The UK’s BAE Systems rose 42.7% since the start of 2025, Germany’s Rheinmetall 148.9% and France’s Thales 63.8%.

Leonardo’s dome will be built on what CEO Roberto Cingolani called an “open architecture” system meaning it can operate alongside any country’s defense systems.

“In a world where threats evolve rapidly and become ever more complex — and where defending is costlier than attacking — defense must innovate, anticipate and embrace international cooperation,” said Cingolani, during an event on Thursday evening.

The company is targeting the project being fully operational by the end of the decade.

Airbus CEO Guillaume Faury told CNBC earlier on Thursday that the protocols to exchange data between countries and teams on the battlefield were still “still quite limited,” adding it could take a decade to build out Europe’s “digital battlefield.”

Europe’s defense push

European governments have rapidly committed to increased defense spending as the U.S., a key ally for the bloc, has previously threatened to reduce financial support in the region

In May the EU announced a 150 billion euro ($173.5 million) programme to provide long-term loans to member states for defense procurement and industrial capacity. NATO members also committed to increasing defense and security spending to 5% by 2035 in June.

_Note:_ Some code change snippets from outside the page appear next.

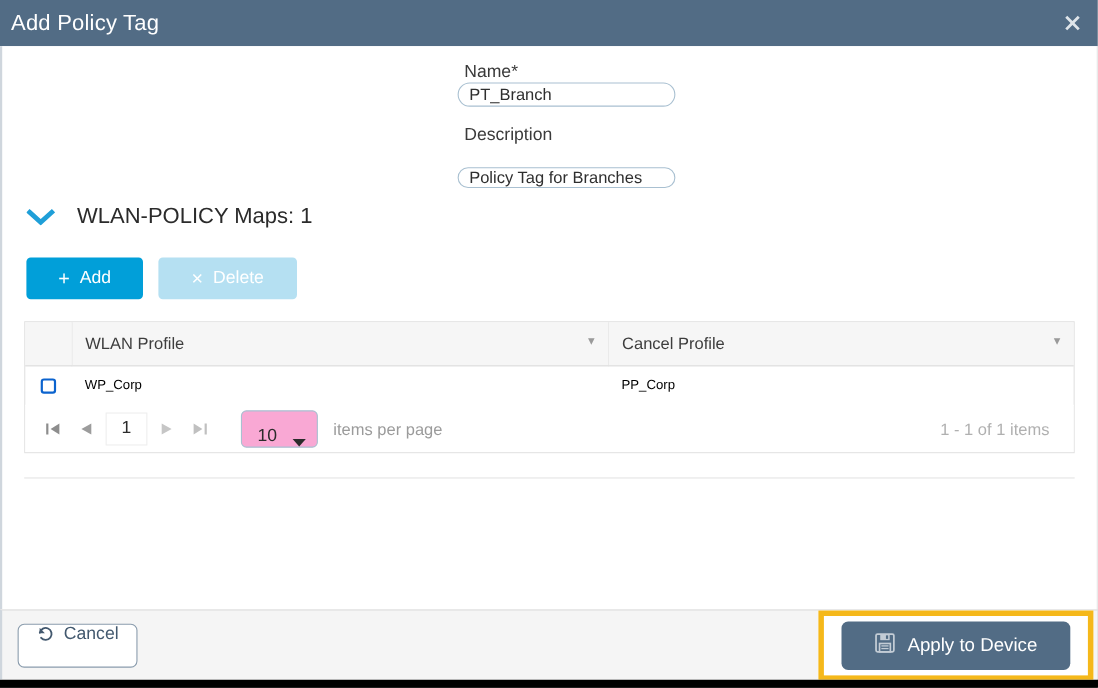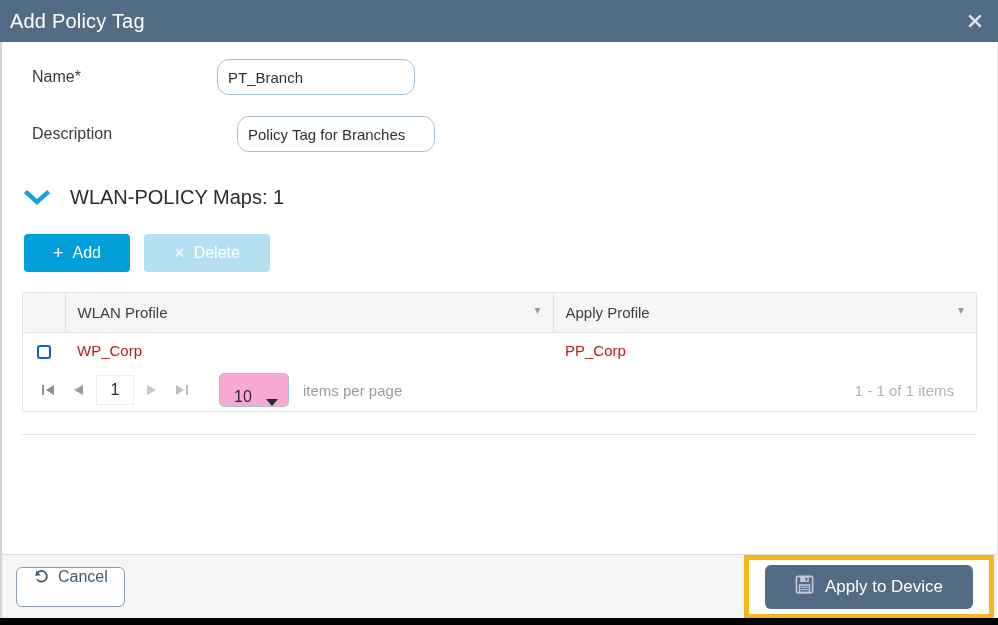--- a/index.html
+++ b/index.html
@@ -74,6 +74,7 @@
     align-items: center;
     height: 40px;
     margin-left: 30px;
+    flex-direction: column;
   }
   #row-name  { margin-top: 15px; }
   #row-desc  { margin-top: 17px; gap: 20px; }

Why private investors are pouring billions into Europe's defense tech sector

Leonardo’s unveiling of its new dome system is part of a sector wide move from leading defense primes that’s seeing them shift “investment from standalone hardware to integrated command architectures,” Loredana Muharremi, equity analyst at Morningstar told CNBC. 

“Modern warfare is won by the network that can integrate every platform into one decision cycle,” she said. “The winners will be the contractors that own the network layer, not the metal, which capture recurring upgrades and scale.”

Risks to Leonardo’s dome system include execution delays and “dependency on European procurement cycles,” Meghan Welch, managing director at Brown Gibbons Lang & Company told CNBC.

European primes are also increasingly competing with an emerging class of defense tech startups in the region.

German AI drone startup Helsing raised 600 million euros and doubled its valuation to 12 billion euros in June, the Financial Times reported. Quantum Systems, which also develops autonomous defense tech, announced Friday it has tripled its valuation to above 3 billion euros after a 180 million euro raise.